I had a question regarding how you are modeling the effect of duplications and deletions on expected copy number that I could not determine from your paper, I was hoping you could help.

In the code, the get_loglike_matrix function calculates the expected log likelihood for the default copy number of 2 in a straightforward way.

https://github.com/evolvedmicrobe/ExomeDepth/blob/master/src/CNV_estimate.cpp#L75-L77

However, I do not understand how you are changing this estimate to account for copy numbers of 1 and 3, and in particular the role of the bestSd variable. Based on the paper and my understanding of the code, it seems that if a target is deleted, the expectation changes from X / (X + Y) into .5X / (.5X + Y), this seems like a straightforward way to change the expected proportion of reads in the test set under the deletion hypothesis.

However, this change to the expectation seems to only occur in one place and there is a second variable, bestSd that is not updated.

https://github.com/evolvedmicrobe/ExomeDepth/blob/master/src/CNV_estimate.cpp#L73

Since the a1 and a2 variables used to calculate the likelihood are derived from the expected proportion and overdispersion parameters, shouldn't they also be updated to reflect the difference in the expected proportion? Any help understanding this appreciated.

vplagnol commented 7 years ago

Thanks for the note Nigel. Code goes quite a way back so it's hard to recall why I made these choices back then and I can surely be convinced these changes could be optimized.
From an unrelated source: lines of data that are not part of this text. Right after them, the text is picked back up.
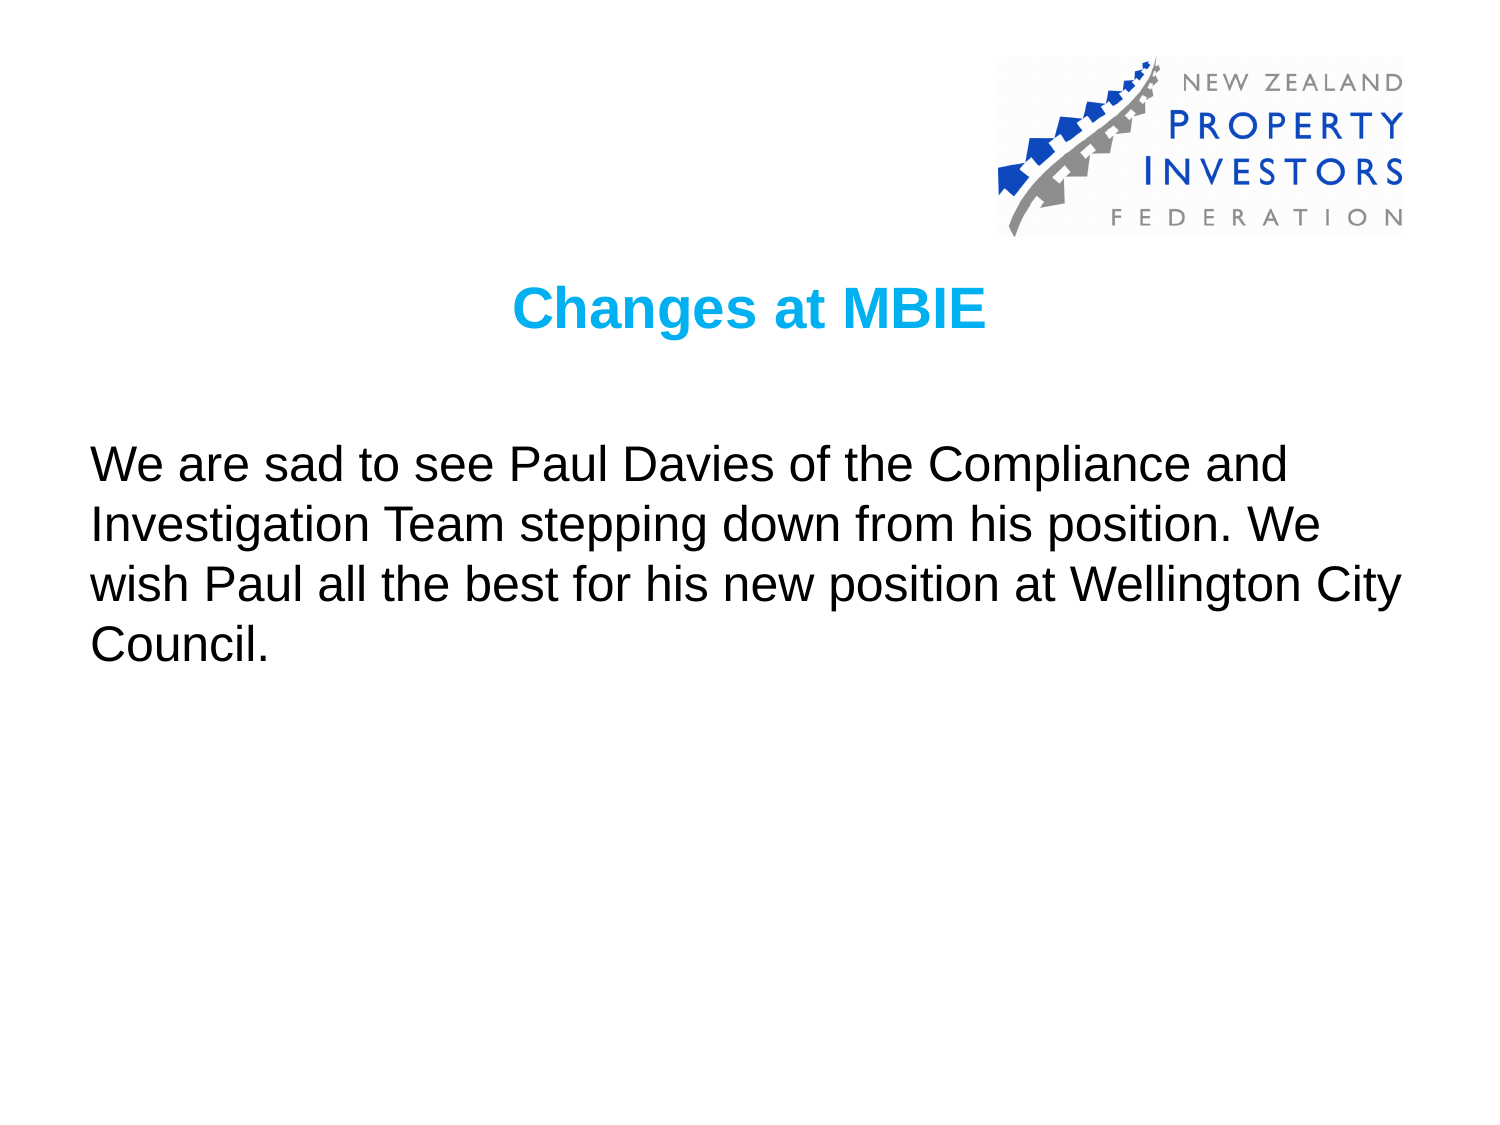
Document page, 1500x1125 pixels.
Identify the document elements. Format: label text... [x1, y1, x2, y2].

list Changes at MBIE We are sad to see Paul Davies of the Compliance and Investigation Team stepping down from his position. We wish Paul all the best for his new position at Wellington City Council. [74, 262, 1426, 1006]
picture [997, 56, 1403, 237]
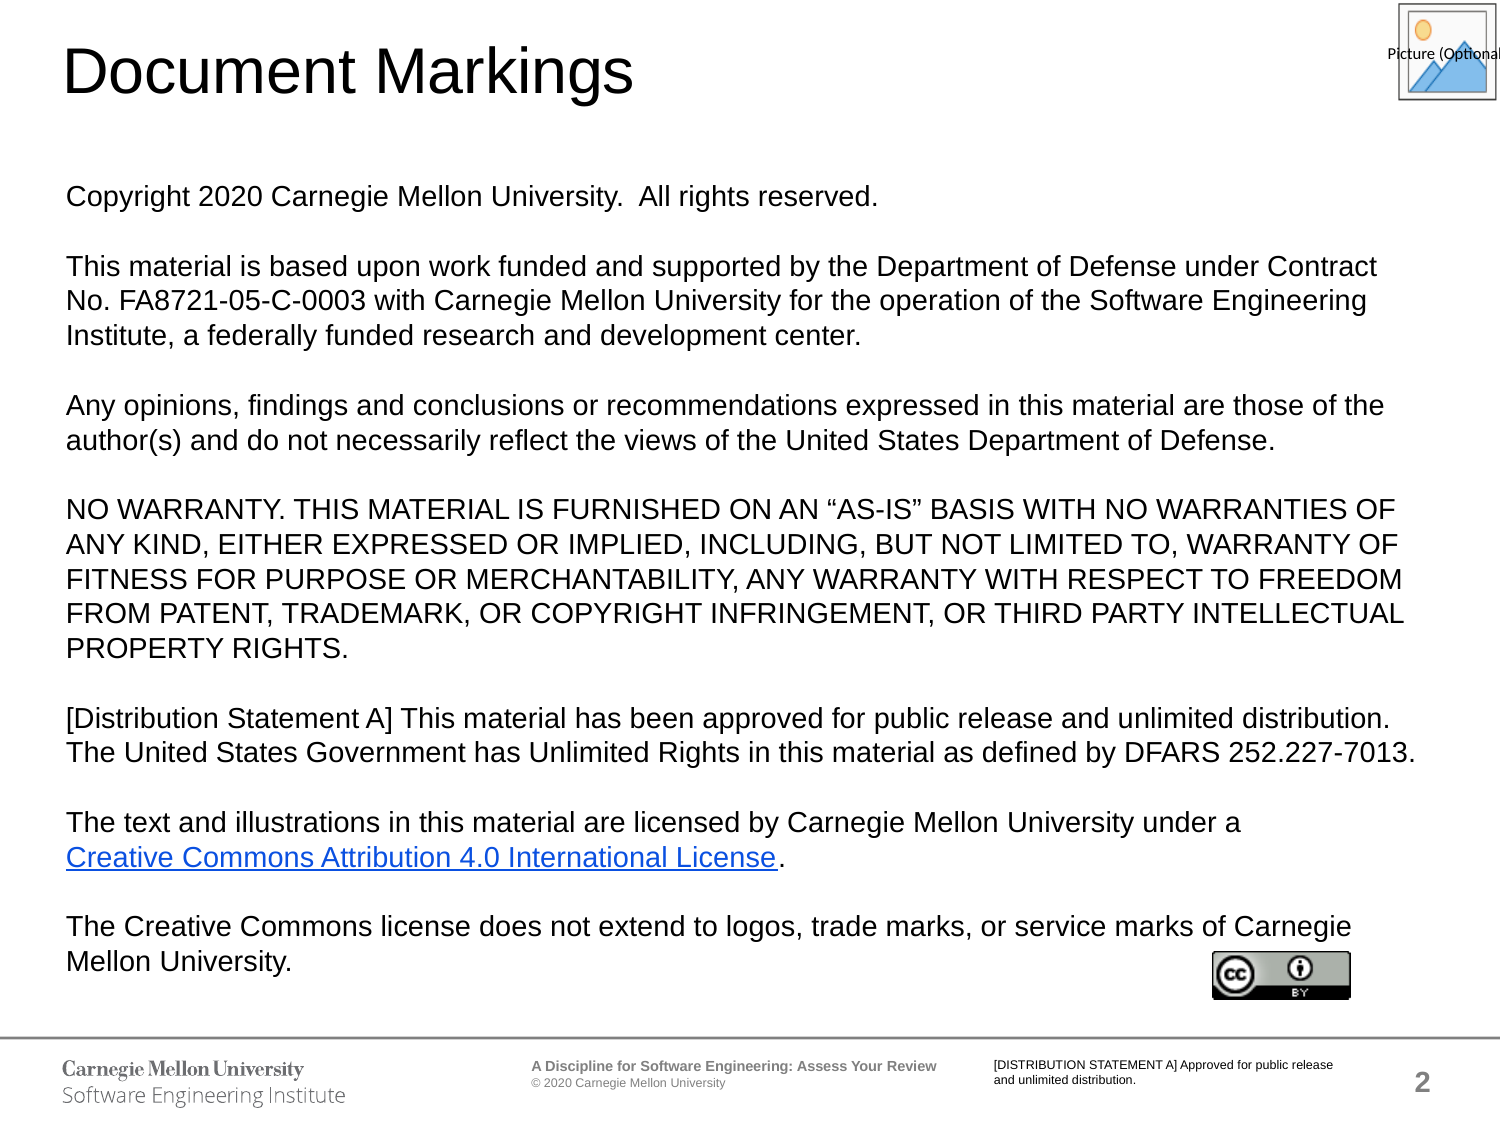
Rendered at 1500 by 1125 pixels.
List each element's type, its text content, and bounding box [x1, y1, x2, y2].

text_box [0, 0, 1394, 91]
picture [1212, 951, 1351, 1000]
picture [1394, 0, 1500, 105]
list Copyright 2020 Carnegie Mellon University. All rights reserved. This material is based upon work funded and supported by the Department of Defense under Contract No. FA8721-05-C-0003 with Carnegie Mellon University for the operation of the Software Engineering Institute, a federally funded research and development center. Any opinions, findings and conclusions or recommendations expressed in this material are those of the author(s) and do not necessarily reflect the views of the United States Department of Defense. NO WARRANTY. THIS MATERIAL IS FURNISHED ON AN “AS-IS” BASIS WITH NO WARRANTIES OF ANY KIND, EITHER EXPRESSED OR IMPLIED, INCLUDING, BUT NOT LIMITED TO, WARRANTY OF FITNESS FOR PURPOSE OR MERCHANTABILITY, ANY WARRANTY WITH RESPECT TO FREEDOM FROM PATENT, TRADEMARK, OR COPYRIGHT INFRINGEMENT, OR THIRD PARTY INTELLECTUAL PROPERTY RIGHTS. [Distribution Statement A] This material has been approved for public release and unlimited distribution. The United States Government has Unlimited Rights in this material as defined by DFARS 252.227-7013. The text and illustrations in this material are licensed by Carnegie Mellon University under a Creative Commons Attribution 4.0 International License. The Creative Commons license does not extend to logos, trade marks, or service marks of Carnegie Mellon University. [65, 177, 1431, 1000]
title Document Markings [62, 91, 1338, 182]
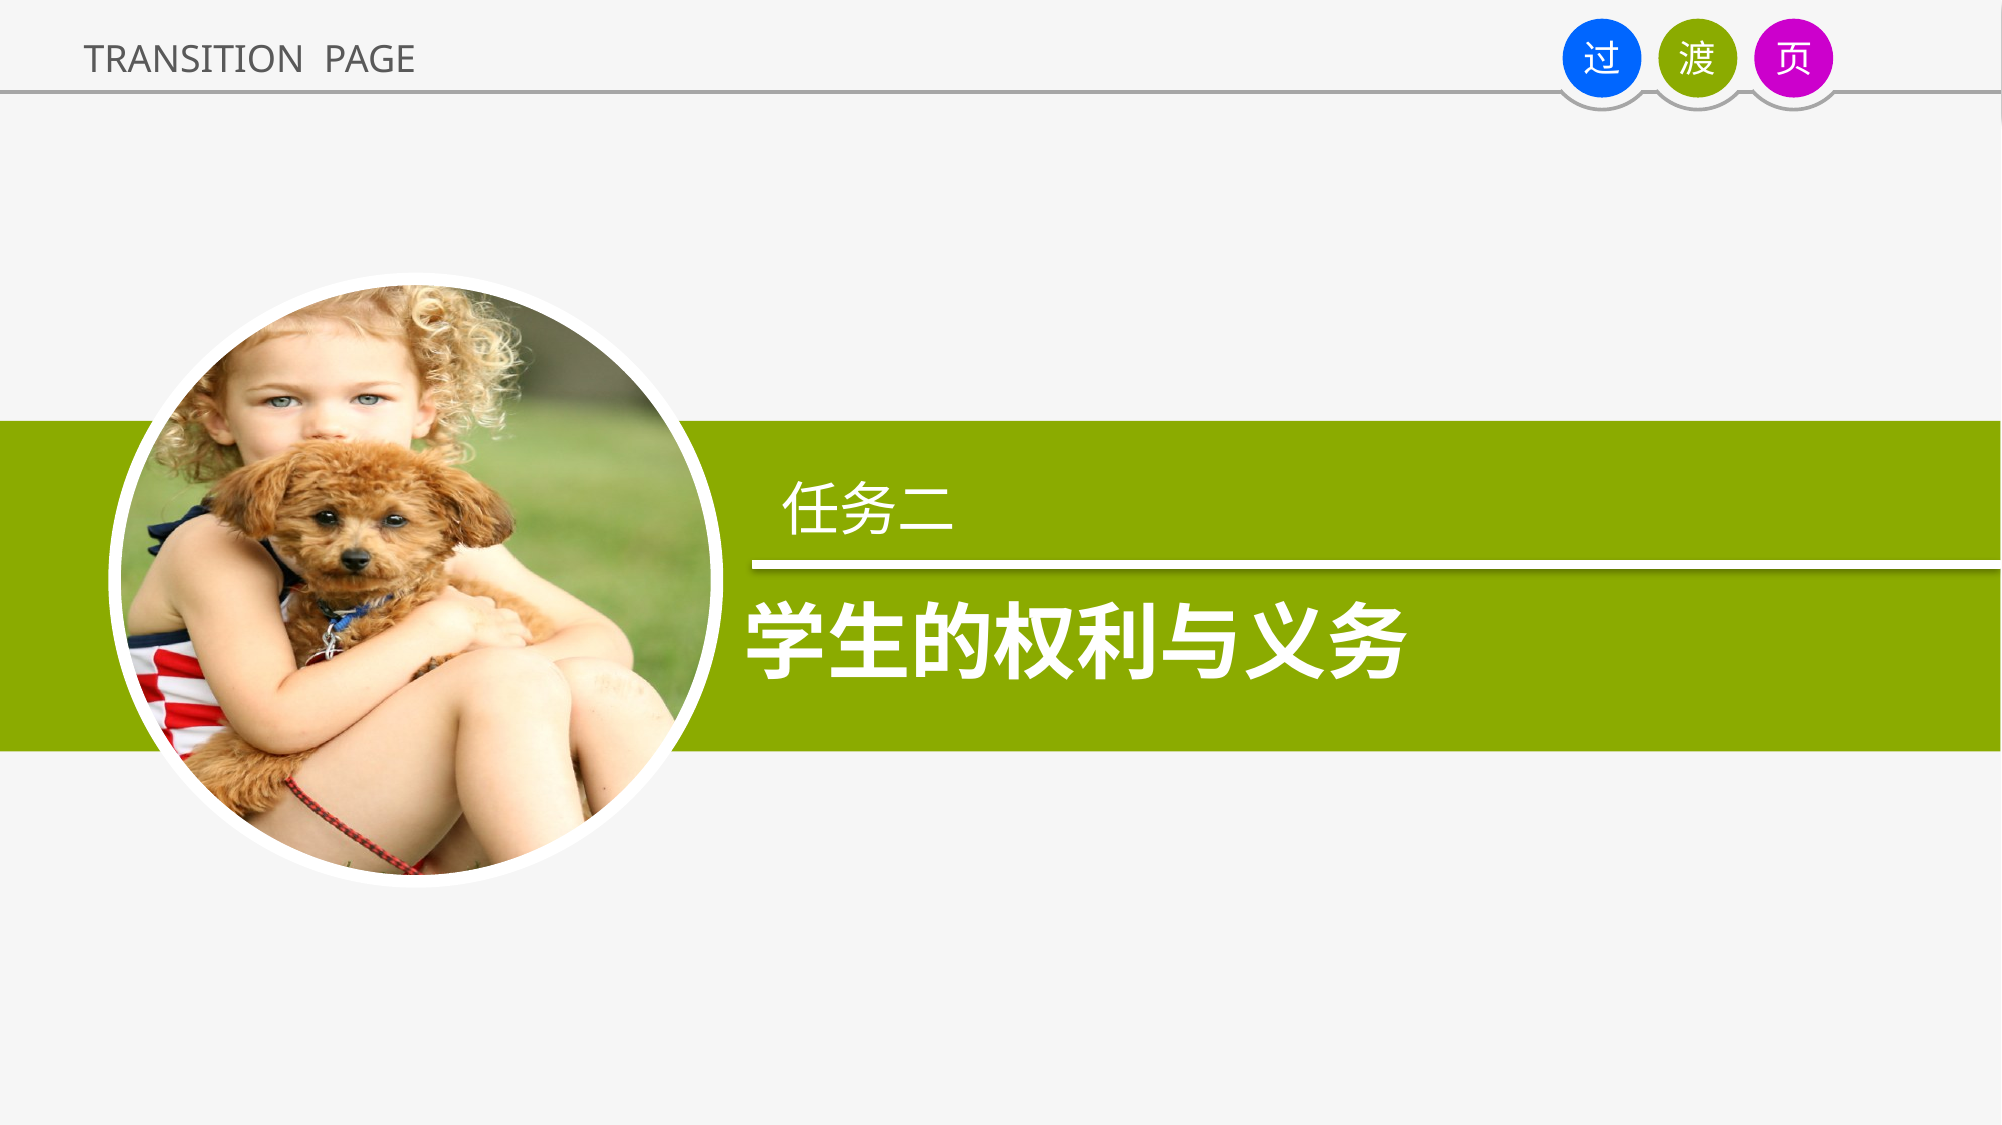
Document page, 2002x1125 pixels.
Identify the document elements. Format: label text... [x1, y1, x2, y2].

text_box [752, 560, 2001, 569]
text_box [666, 419, 2001, 754]
text_box 任务二 [766, 464, 971, 550]
text_box [112, 276, 720, 884]
text_box 学生的权利与义务 [728, 574, 1958, 705]
text_box [0, 419, 166, 754]
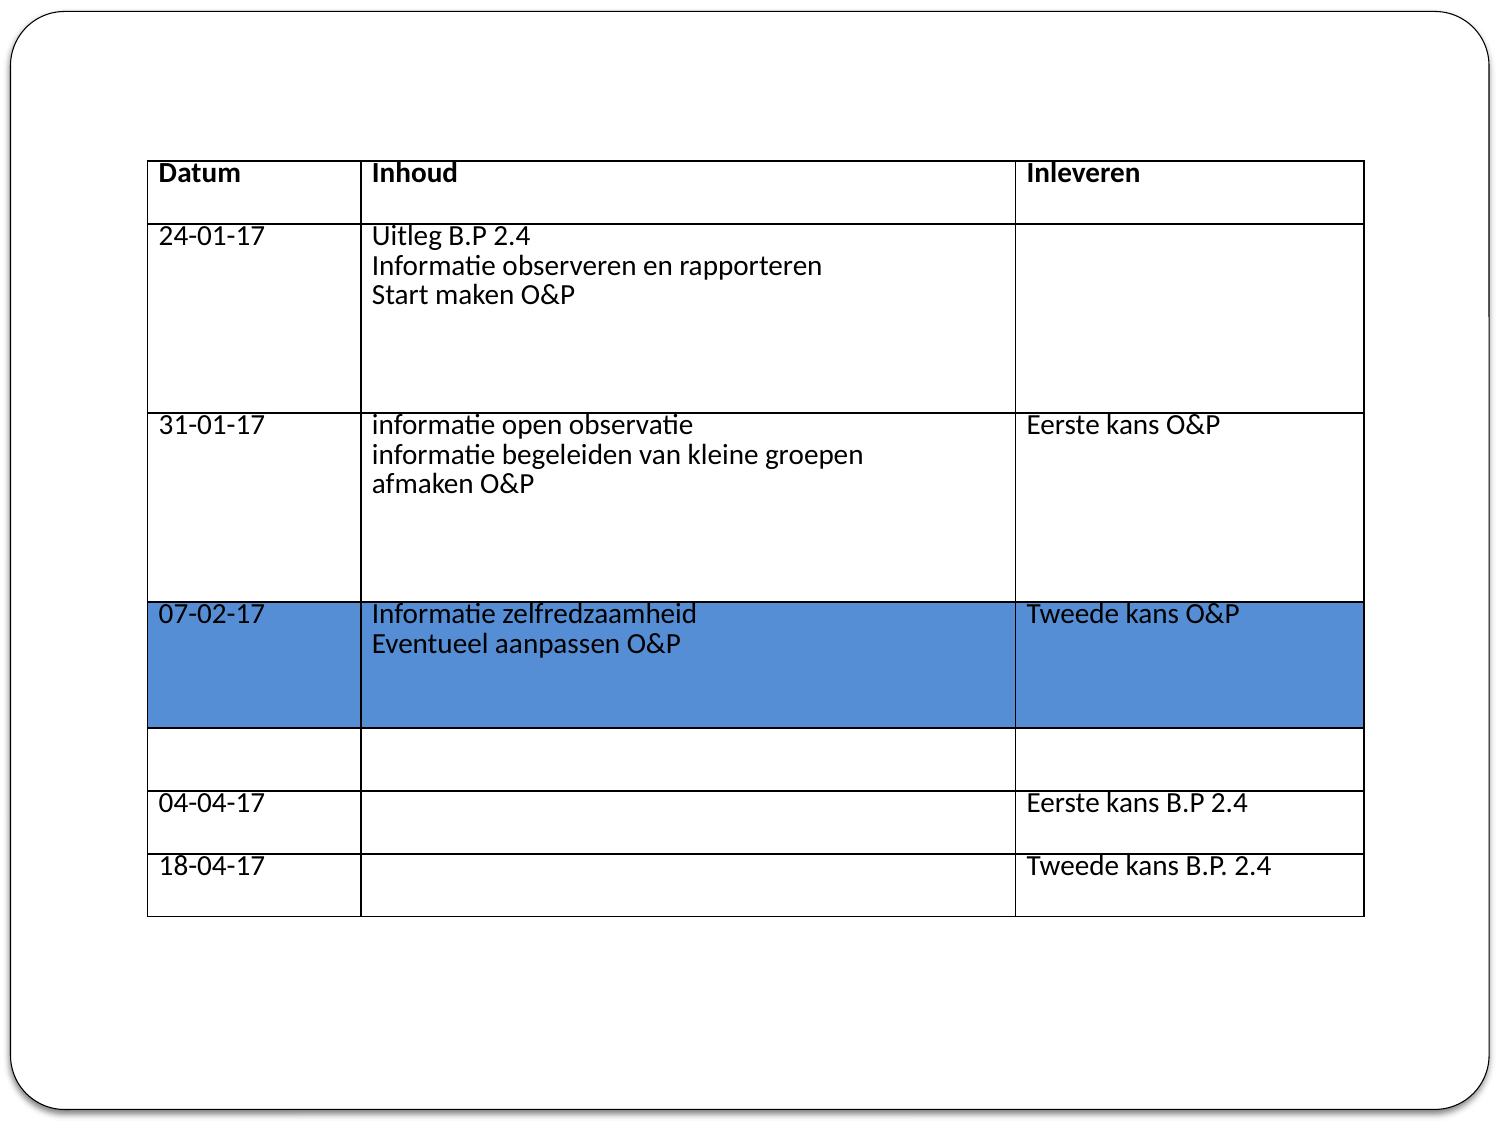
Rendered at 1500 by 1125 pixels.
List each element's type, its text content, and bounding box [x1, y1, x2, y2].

table_cell [1016, 729, 1363, 790]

My rationale was that in the presence of a deletion/duplication clearly the expectation changes, that's obvious. Now the betabinomial conditional on the "p" parameter is binomial, and there is a sd error on that "p" parameter to make a betabinomial. My view I suppose at the time is that there was no clear parameterisation of that standard error, and I might as well keep it constant. This is not an obvious choice and I could see some scaling making sense there, but is that obvious? I suppose one could parameterize the sd by a factor 0.5 or 1.5 depending on deletion/duplication but I am also nit sure this is the wisest choice.

evolvedmicrobe commented 7 years ago

Hi Vincent,

Ah, okay that makes sense. Agreed that it isn't obvious what the reparameterization of the binomial should be when the mean changes, but at least I now understand the choice that was made, thank you!

So you know the context of this, we were benchmarking a few different methods and yours was the highest performing, so we were trying to understand the model better. Thanks for the quick reply!

Warm wishes, Nigel

vplagnol commented 7 years ago

Thanks Nigel, always nice to get good feedback. This correlation based approach really works best with large facilities and very automated processing to reduce sample to sample variability. That's where exomeDepth can do a good job.